Türkiye’de bu yıl 1 Mayıs ile 14 Mayıs tarihleri aynı mücadele ekseninde bütünleşti. 14 Mayıs’ta gerici ve emek düşmanı bir dinci ittifakı uzun süredir yapışmış olduğu iktidardan indirmek öncelikli gözüküyor. Ancak bizler bunun yeni bir sınıf mücadelesinin de başlangıcı olacağını biliyoruz. Çünkü bugünkü iktidar alternatifi muhalif ittifak, ne mevcut neoliberal programa bir alternatif öneriyor ne de AKP’nin tahrip ettiği Cumhuriyet’in aydınlanmacı geleneğine sahip çıkıyor. O halde aydınlanma ve sosyalizm mücadelesi ancak ve ancak emekçilerin sosyalist bir eksende örgütlenmesiyle mümkündür.

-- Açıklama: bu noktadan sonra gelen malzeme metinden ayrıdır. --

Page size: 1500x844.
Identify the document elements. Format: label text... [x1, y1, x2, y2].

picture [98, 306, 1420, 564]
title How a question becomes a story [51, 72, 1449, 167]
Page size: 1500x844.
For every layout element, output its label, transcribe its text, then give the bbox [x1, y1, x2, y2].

Bu bağlamda,

  • Laiklik ilkesi tüm topluma ve devlet kurumlarına yerleşinceye kadar mücadele edilmeli, tarikatlar/cemaatler bir daha baş kaldıramayacak şekilde dağıtılmalı, Diyanet bir gericilik yuvası olmaktan çıkarılmalıdır;
  • Tüm ekonomik ve sosyal politikalar emeğin çıkarları ekseninde yeniden düzenlenmelidir;
  • Devletçilik politikaları benimsenmeli, özelleştirilen KİT’ler geri alınmalıdır;
  • ABD üsleri kapatılmalı, NATO’dan çıkılmalı, tüm bağımlılık yaratan anlaşmalar yırtılıp atılarak emperyalizme karşı tam bağımsızlık çizgisi benimsenmelidir.

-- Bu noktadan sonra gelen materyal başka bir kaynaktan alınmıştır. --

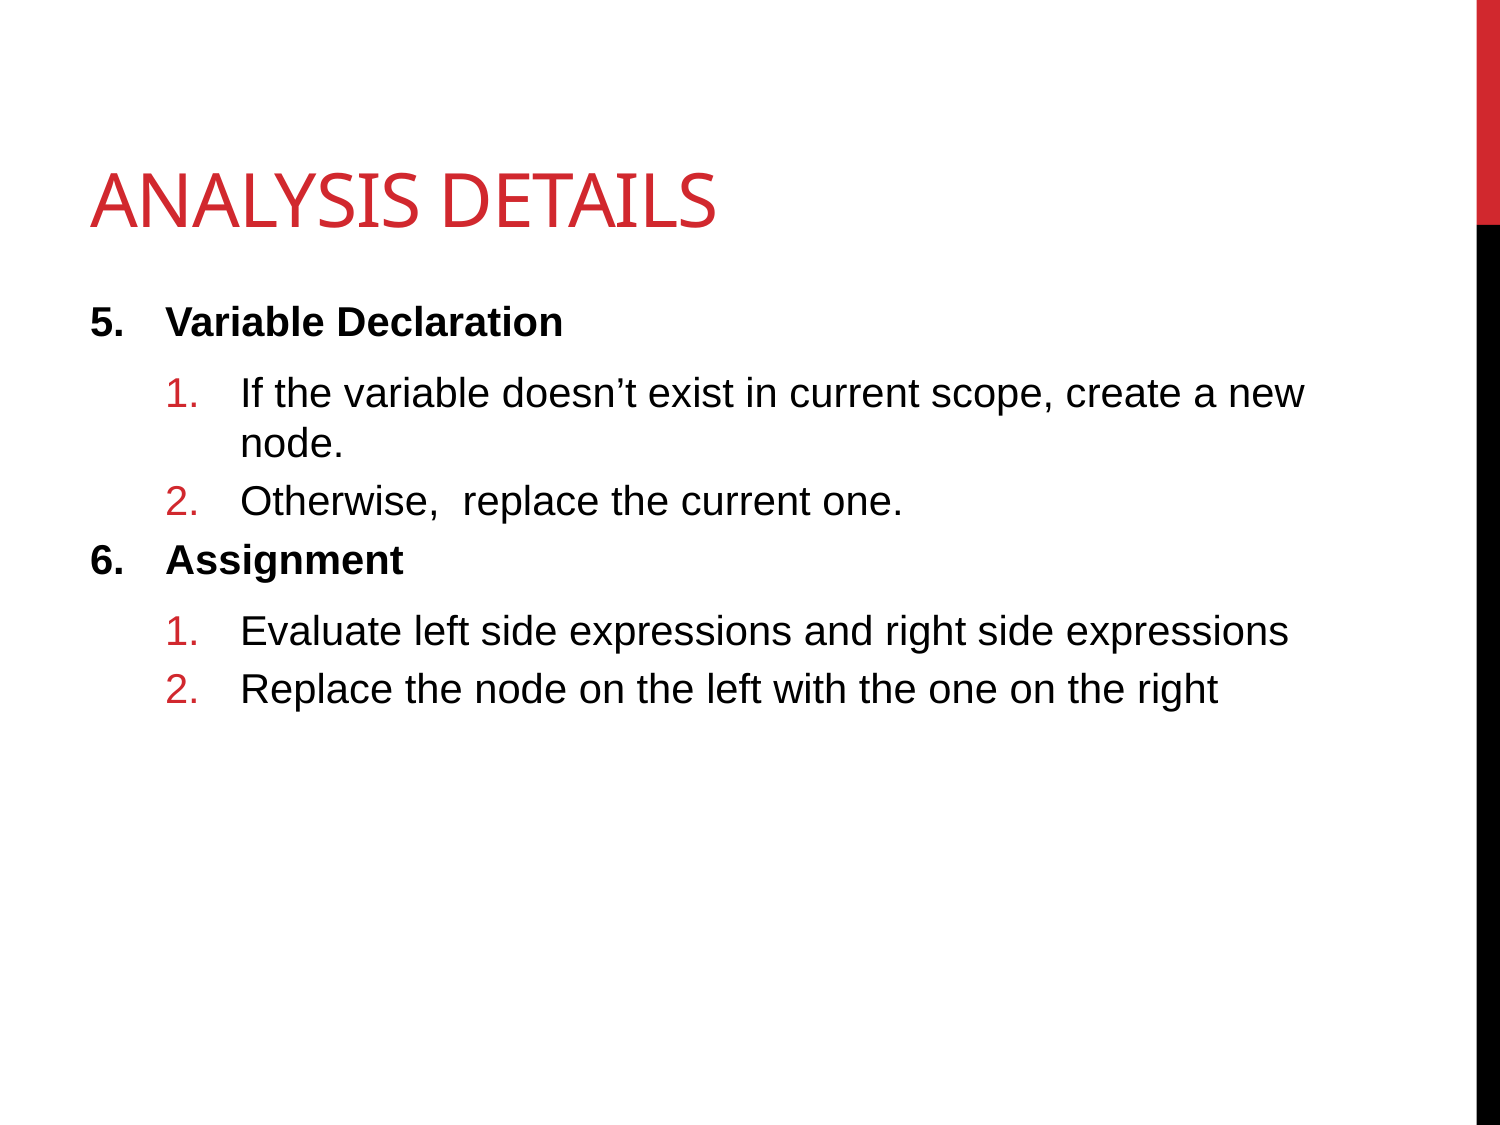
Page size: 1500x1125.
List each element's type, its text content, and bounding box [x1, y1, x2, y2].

title Analysis Details [75, 25, 1025, 250]
list Variable Declaration If the variable doesn’t exist in current scope, create a new node. Otherwise, replace the current one. Assignment Evaluate left side expressions and right side expressions Replace the node on the left with the one on the right [75, 287, 1325, 1005]
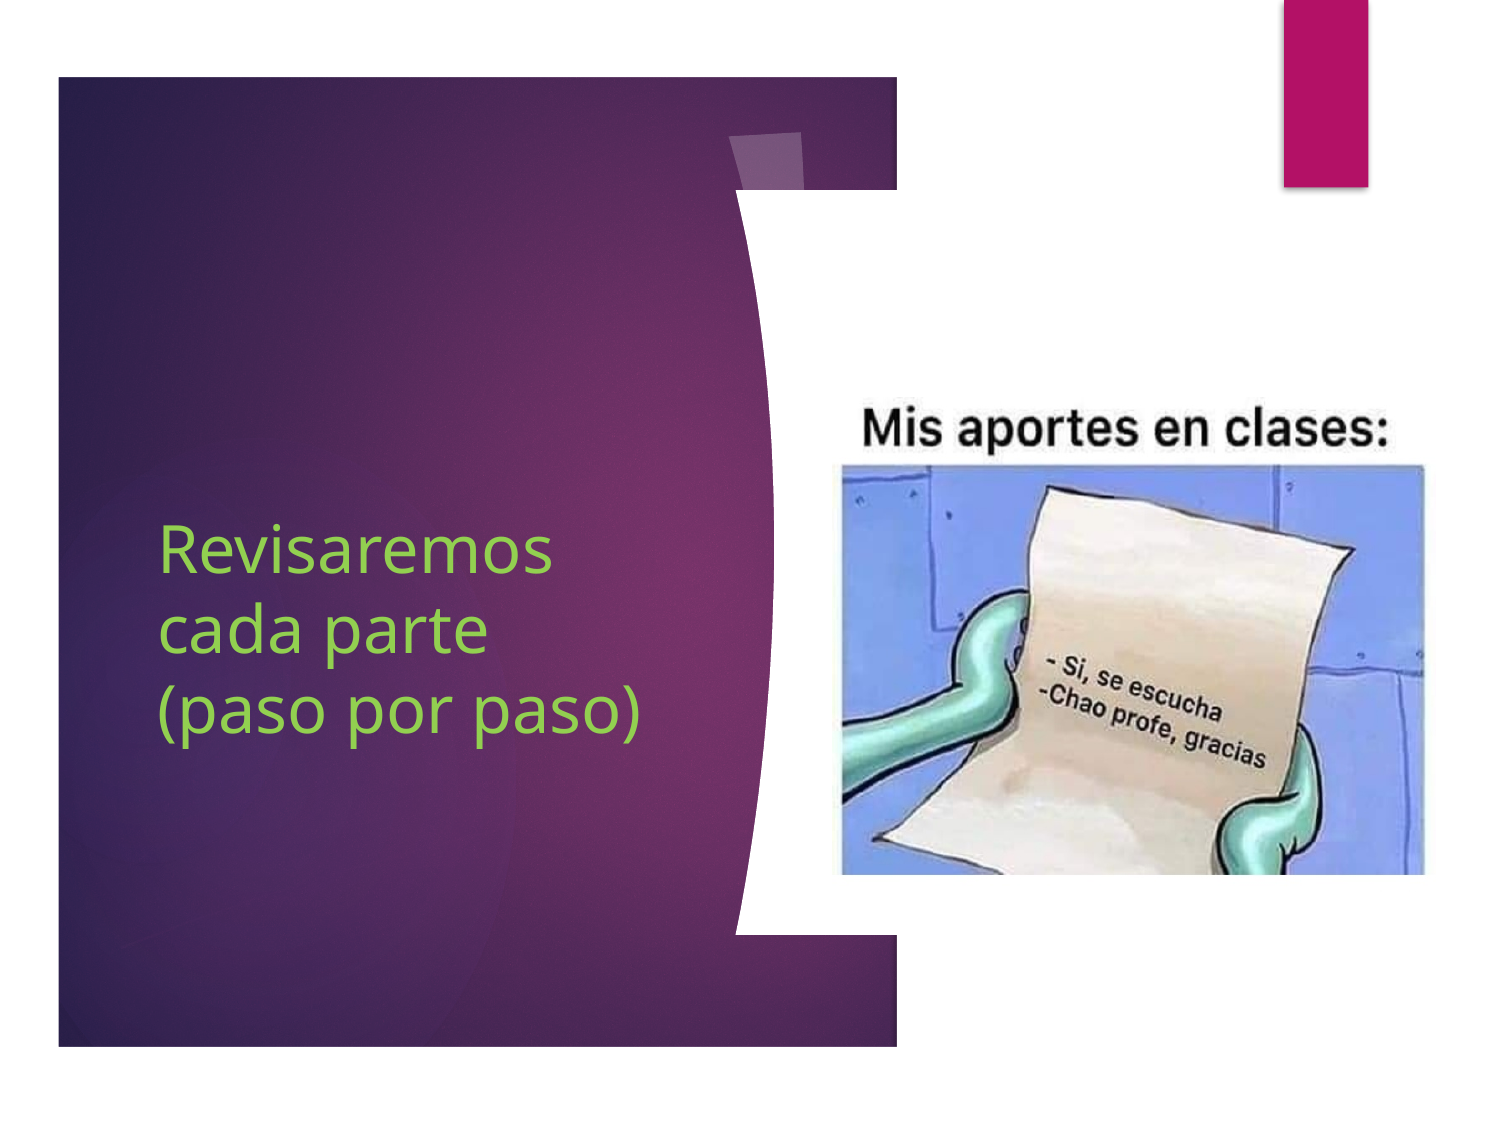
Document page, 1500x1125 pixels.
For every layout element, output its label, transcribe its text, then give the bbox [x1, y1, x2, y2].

picture [832, 397, 1436, 892]
title Revisaremos cada parte (paso por paso) [142, 439, 678, 814]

İşte 1 Mayıs’ta işçi sınıfının meydanlarda haykıracağı asgari program budur. Bu program, 15 Mayıs’tan sonraki mücadele hattımızın da çıkış noktası olacaktır.

Dayanışma Meclisi, 1 Mayıs Emek ve Dayanışma Günü’nde işçi sınıfının mücadelesini selamlar.